_EXERCISE INSTRUCTIONS_:
Write the next part of the text on the Nicene Creed and Christian orthodoxy, starting after its last sentence.

_EXERCISE TEXT_:

════════════════

David’s a role model to these men in lots of heroic, masculine ways. And I won’t even touch upon the “masculine” ideas they project upon him which have no basis in scripture, ancient Hebrew culture, or common sense—ideas which are entirely based on conservative, usually sexist, Christian culture.

So yeah, the Christian fandom consists of a lot of that. David was a real man, they figure; a real man like they wanna be, and they use him to justify themselves and their “manly” behavior. If David was this way, they get to be this way. David’s after God’s own heart, right?—well so are they, ’cause they’re trying to be just like David.

Thing is, as Christians… aren’t we called to be like, oh I dunno, Jesus? Isn’t he the real man we’re actually instructed by the scriptures, instructed by Jesus’s apostles, instructed by Jesus himself, to follow, to be like?

28 August 2025

The Nicene Creed.

If you consider yourself an authentic orthodox Christian, you should be able to read the following creed, and easily agree with it 100 percent. If not… well, you gotta work on that.

I believe in one God:
The Father, the almighty,
maker of heaven and earth,
of all things, visible and invisible.
I believe in one Lord, Christ Jesus,
the only-begotten Son of God,
begotten of the Father before all ages.
God from God, light from light,
true God from true God, begotten not made,
of one being with the Father.
Through him all things were made.
For us and for our salvation
he came down from heaven;
by the Holy Spirit was incarnate from the virgin Mary.
He was made man.
For our sake he was crucified under Pontius Pilate.
He suffered death and was buried.
On the third day he rose again in accordance with the scriptures.
He ascended into heaven.
He’s seated at the right hand of the Father.
He’ll come again in glory to judge the living and the dead.
His kingdom will have no end.
I believe in the Holy Spirit,
the Lord, the giver of life.
He proceeds from the Father [and the Son].
He, with the Father and the Son, is adored and glorified.
He’s spoken through the prophets.
I believe in one, holy, catholic, and apostolic church.
I recognize one baptism for the forgiveness of sins.
I look forward to the resurrection of the dead
and the life of the world to come.
Amen.

When we Christians define orthodoxythe doctrines Christians oughta hold to, as opposed to heretic beliefs which lead us away from God—we often do it subjectively. We presume we get to define what’s orthodox and what’s not; we have bibles and the Holy Spirit, so shouldn’t we easily able to do this? We fix the standard.

════════════════

_GIVEN MATERIAL_:
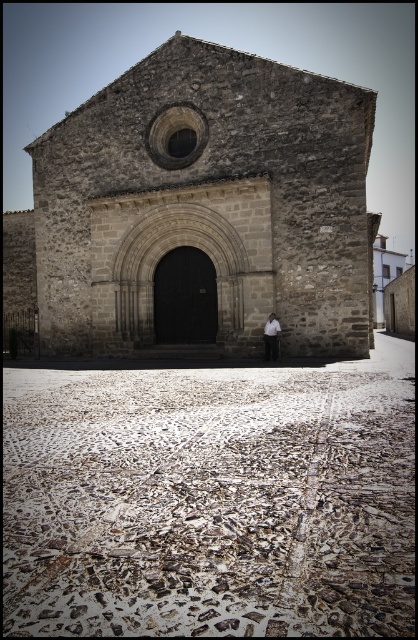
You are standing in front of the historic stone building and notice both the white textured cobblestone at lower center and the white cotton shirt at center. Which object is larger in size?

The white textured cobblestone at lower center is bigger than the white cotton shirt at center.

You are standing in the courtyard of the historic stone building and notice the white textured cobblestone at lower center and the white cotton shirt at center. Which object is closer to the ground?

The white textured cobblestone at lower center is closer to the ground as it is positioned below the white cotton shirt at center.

════════════════

_ANSWER BELOW_:
I know; loads of us are gonna claim it’s not really us who fix the standard; the bible does. Which sounds humble enough, but it’s tommyrot: Our interpretation of the bible sets the standard, and since its ours, it ultimately comes back to us. Still subjective.

Others point to their denomination or individual church’s faith statement. Sounds slightly less subjective, ’cause most of the time they had nothing to do with the writing of these faith statements; they started going to their churches, and later agreed to the churches’ faith statements. Thing is, unless we live in a Christian nationalist country (say, Russia) where there’s an official state church in which we’re automatically enrolled, and we’re obligated to abide by that church’s beliefs whether we ever attend that church or not… we get to choose our churches. We get to accept, or reject, those churches’ faith statements. We can pick a church based on its faith statements; we can decide, “I don’t like what that church believes; I’m going to this one, which believes as I do.” Still subjective.

So this is why I point to creedal Christianity. They define Christian orthodoxy. The ancient Christians hammered ’em out in the first seven centuries of Christianity, way back before Christianity split into Orthodoxy and Catholicism and all the other denominations. They predate me by about 1,650 years, so I can’t claim I define them.

And the very first formal faith statement is this one, written in Níkea, Asia Minor, Roman Empire (today’s Iznik, Türkiye) in the year 325, and updated in 381. We call it the Nicene Creed, although the Orthodox and Catholic churches call it the Symbol of Nicene Faith (Greek Σύμβολο της Πίστεως της Νίκαιας/Sýmbolo tis Písteos tis Níkeas) or Nicene Symbol (Latin Symbolum Nicaenum), or Faith Symbol. Nearly every other creed is based on it.